Meet Ben Aune: Director of Bands for Celina High School

Ben Aune attended L.D. Bell High School, obtained his Bachelor of Arts in Music Education at Texas Lutheran University in Seguin, Texas and then acquired his Masters of Music in Winds from Texas Christian University in Fort Worth. He makes his home here in Celina with his wife Lindsey and their children: Anderson (7), Adaline (5), and Abraham (2).

It doesn’t take long to find out just exactly what makes Celina Band Director Ben Aune tick…it’s BAND! And you can’t have a conversation with him and not get excited about it too. He believes as much in band as he believes in any activity for young people.
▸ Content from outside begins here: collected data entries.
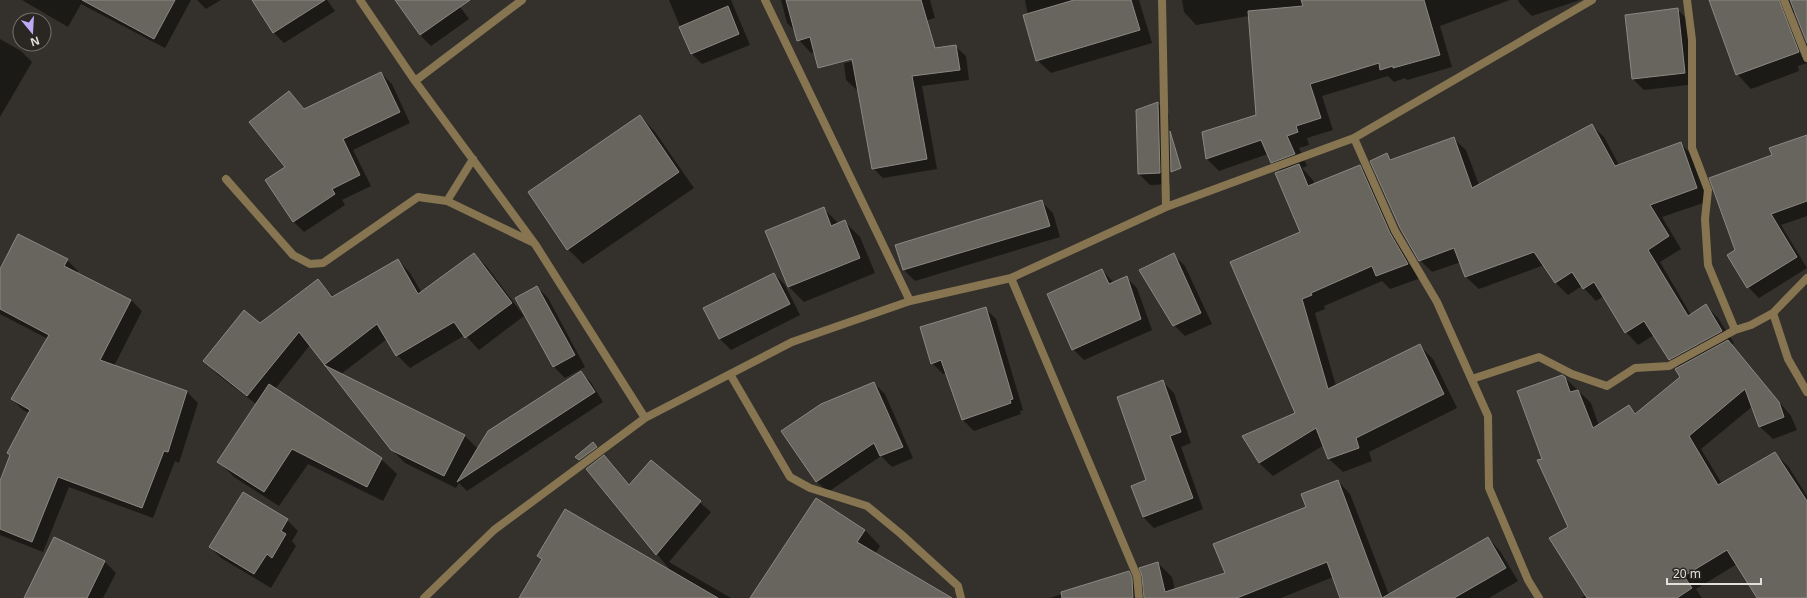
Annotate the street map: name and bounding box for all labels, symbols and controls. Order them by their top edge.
north arrow [12,12,52,52]
text: N [29,33,42,51]
scale bar [1667,560,1761,586]
text: 20 m [1673,565,1701,582]

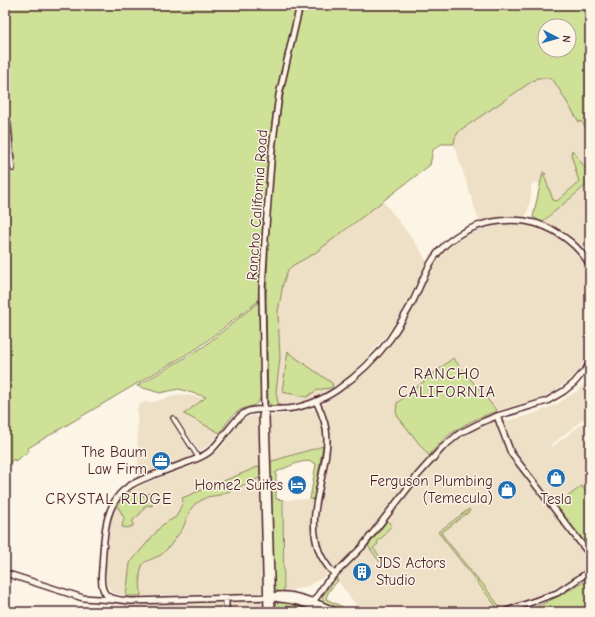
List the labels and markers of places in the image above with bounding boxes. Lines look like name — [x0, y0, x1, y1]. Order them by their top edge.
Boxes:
place label: The Baum Law Firm — [81, 443, 147, 478]
office icon: The Baum Law Firm — [150, 450, 172, 472]
shop icon: Tesla — [545, 467, 567, 489]
place label: Ferguson Plumbing (Temecula) — [370, 472, 493, 507]
hotel icon: Home2 Suites — [286, 474, 308, 496]
place label: Home2 Suites — [194, 476, 283, 494]
shop icon: Ferguson Plumbing (Temecula) — [496, 479, 518, 501]
place label: Tesla — [540, 490, 572, 508]
place label: JDS Actors Studio — [376, 554, 446, 589]
building icon: JDS Actors Studio — [351, 561, 373, 583]

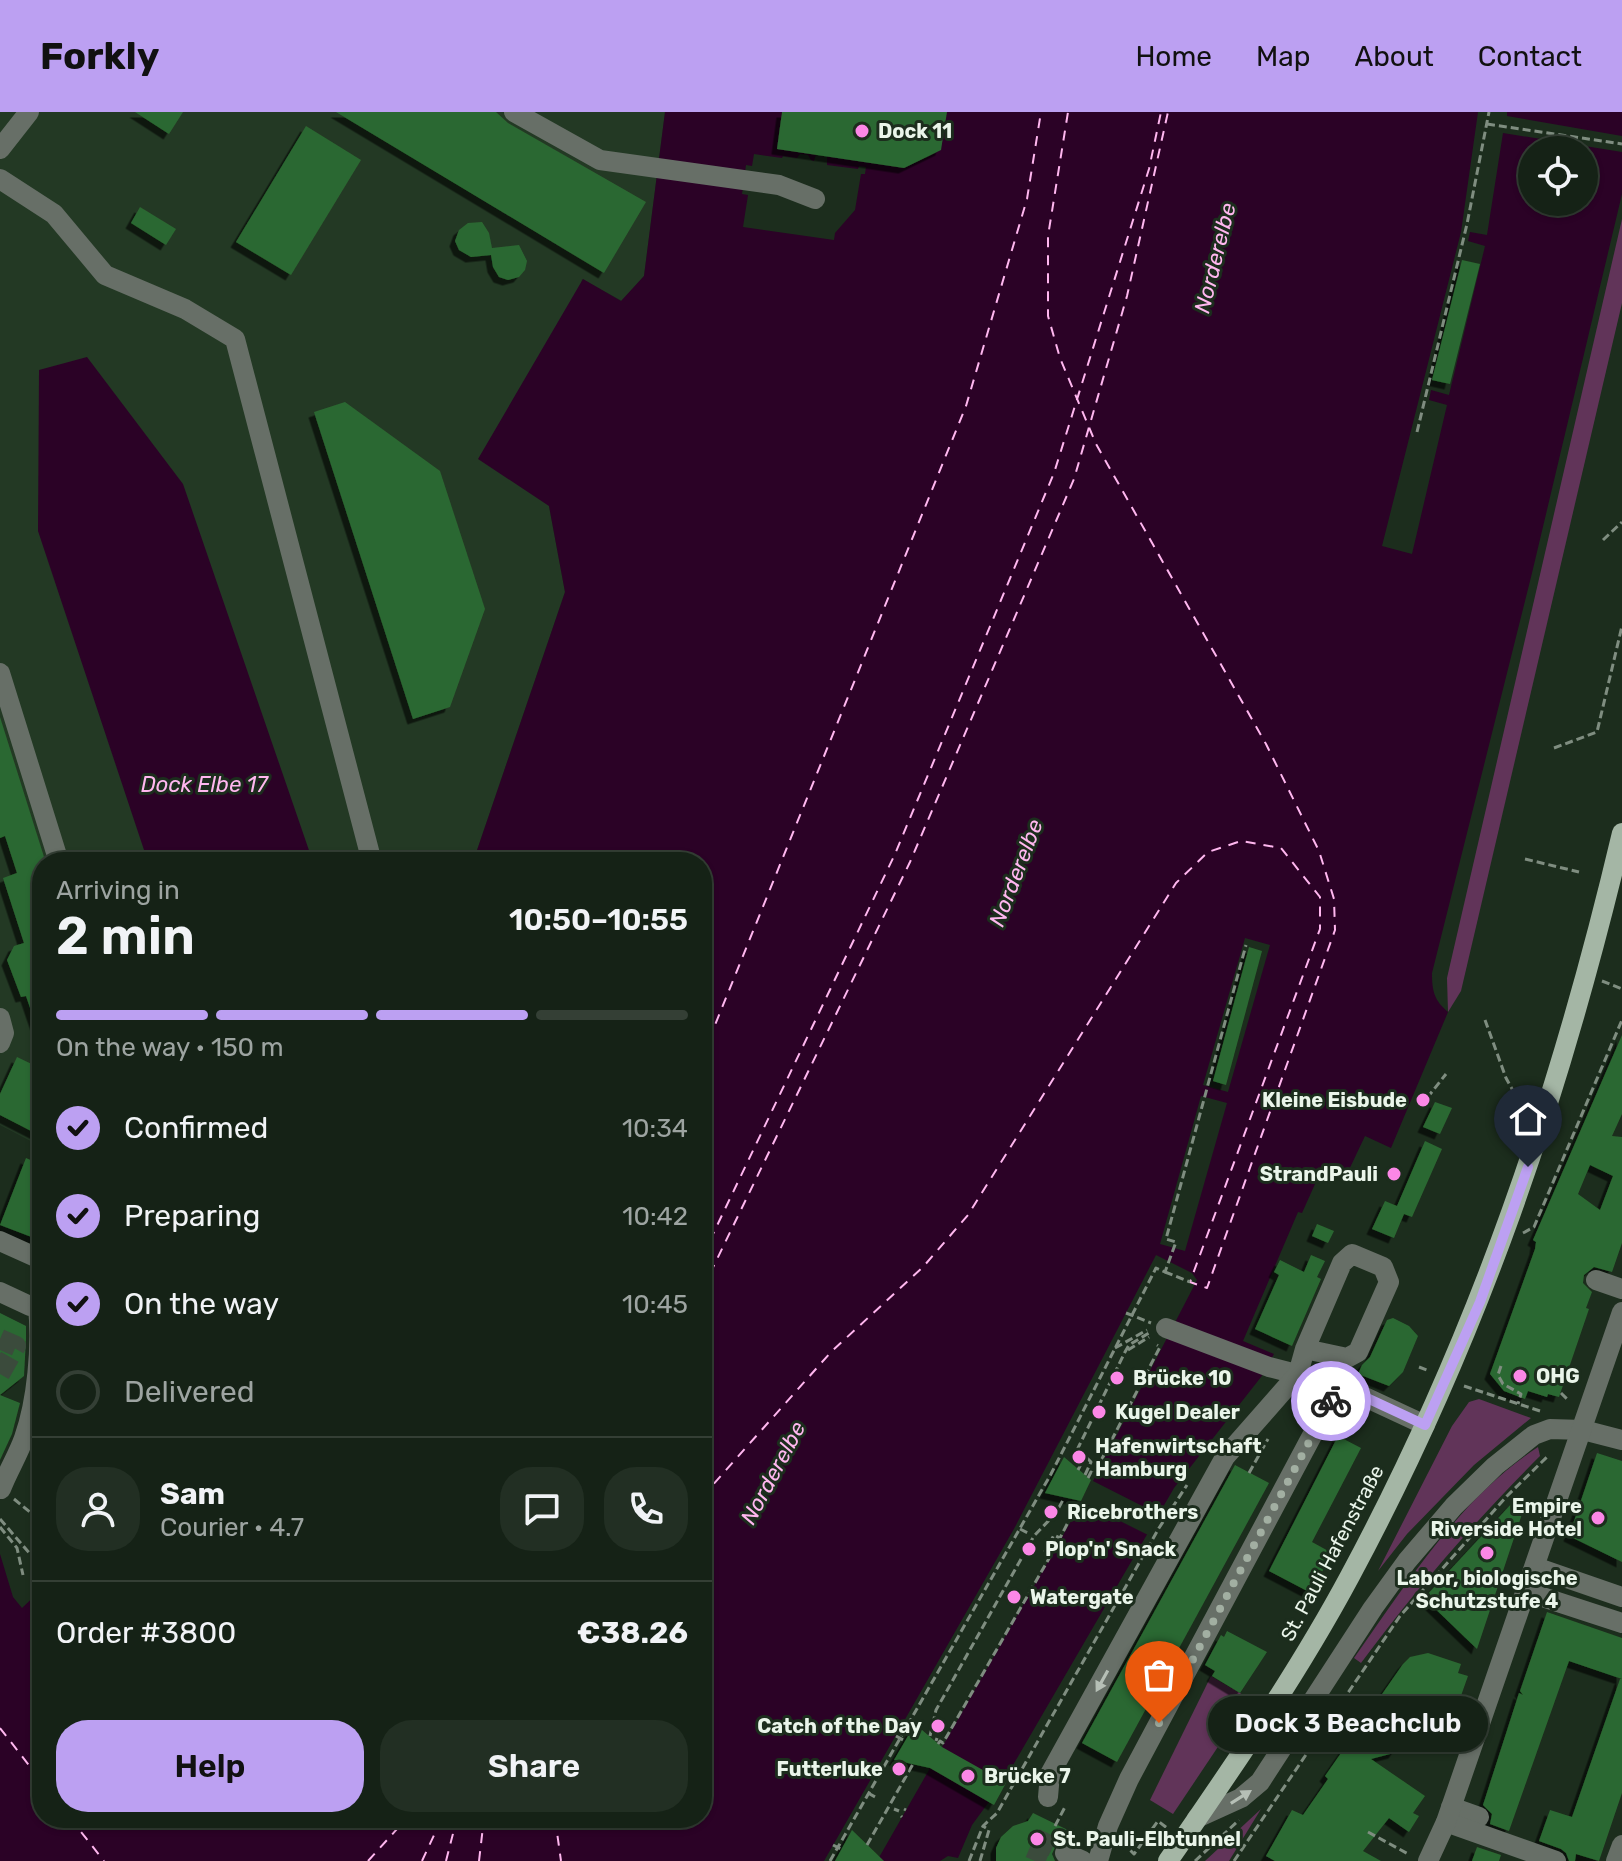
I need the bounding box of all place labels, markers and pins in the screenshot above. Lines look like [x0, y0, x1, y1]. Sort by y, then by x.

Contrary to popular belief, band kids are not all cookie cutter stereotypes. There are so many types of kids that play music, and whether the differences are cultural, physical, or age related, playing music and being part of a band program crosses all barriers. In most cases, participating in band ends up being the longest and largest project students will ever work on. The main thing they learn is how to work with a huge group of people and create something amazing. It is a philosophy that serves musicians well and can be applied in the work force or any facet of life.

Through the process of creating music together, there’s a transformation in kids. Mr. Aune says, “Kids typically start off playing instruments very mechanically, but once they learn to surrender to the process, they suddenly leave that behind and focus on being musicians, on creating music. Band teaches fortitude and the rewards of sticking to a learning process that doesn’t always provide instant gratification but is ultimately a 12-year commitment. In life, no matter who you are, you will hit a deficiency, whether physical or mental that you will have to work through. It’s a reward that you can only experience by sticking with it. You have to see the commitment through to get all that you are supposed to from the experience.”

The 3 greatest reasons to join the band are:

1) It’s fun to play music with your friends.

2) It doesn’t matter if you are a cheerleader, an athlete, or an artist, you can have a home in band.

3) No matter what your background is or how different you think you are, every kid has a place where they belong.

What is Mr. Aune’s Motto? Always Keep the Main Thing, The Main Thing, and the main thing is the kids. He encourages them to focus on the main goal which is to get as good as you can get in the amount of time you have to do it. He tells his students the same words of wisdom that he tells his own children about being honest with themselves. “It’s important to teach kids to diagnose their own performances and to teach systems on how to practice and how to prepare by diagnosing themselves.” He believes that the best of the best attack their own weaknesses and fix them.

Mr. Aune took after his grandfather who was a WWII veteran turned musician and teacher. He tells the story of how his grandfather would get cigarettes as rations while on duty in France, and once the war was over, he decided to attend college. He found a passion for music after selling two packages of Lucky Strike cigarettes for opera tickets in Paris, and the rest is history. It was that performance that inspired him to study music and then teach it for 33 years.

It was his grandfather’s legacy, as well as his own experience in band, that helped him realize that he wanted to give kids the great experience that he had. He had wonderful music educators that he knew really cared about him and about music. He speaks openly about being grateful to his mentors and considers himself lucky to have been surrounded by music educators like Steve Madsen and John Alstrin.

When Benjamin Aune came on board as the Director of Bands in Celina, there were 31 kids on the roster. Today, just a little over a year later, there are 80! And someday soon, there will be students that become educators because they had a band director who saw something in them as musicians and who can openly say that they feel the exact same way about him.